## DATA EXCERPTS
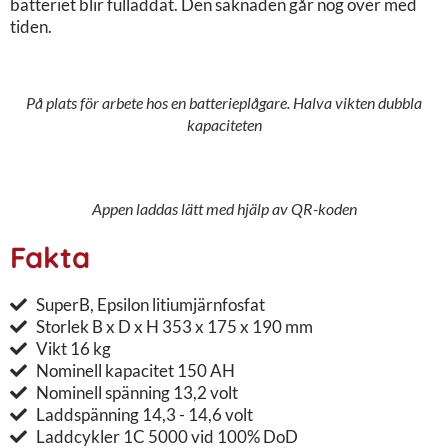
batteriet blir fulladdat. Den saknaden går nog över med
tiden.
På plats för arbete hos en batterieplågare. Halva vikten dubbla
kapaciteten
Appen laddas lätt med hjälp av QR-koden
Fakta
SuperB, Epsilon litiumjärnfosfat
Storlek B x D x H 353 x 175 x 190 mm
Vikt 16 kg
Nominell kapacitet 150 AH
Nominell spänning 13,2 volt
Laddspänning 14,3 - 14,6 volt
Laddcykler 1C 5000 vid 100% DoD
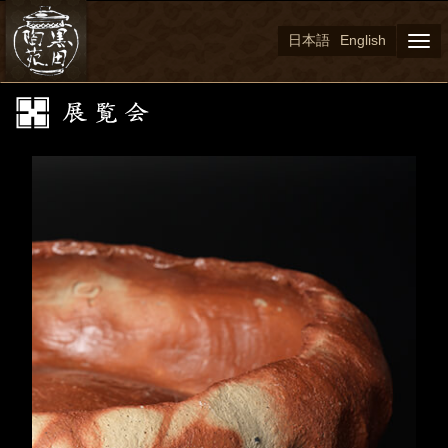
日本語
English
Togg
navi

## REQUEST
Which lines above contain the word "Nominell"? Copy each of them in full.

## ANSWER BOX
Nominell kapacitet 150 AH
Nominell spänning 13,2 volt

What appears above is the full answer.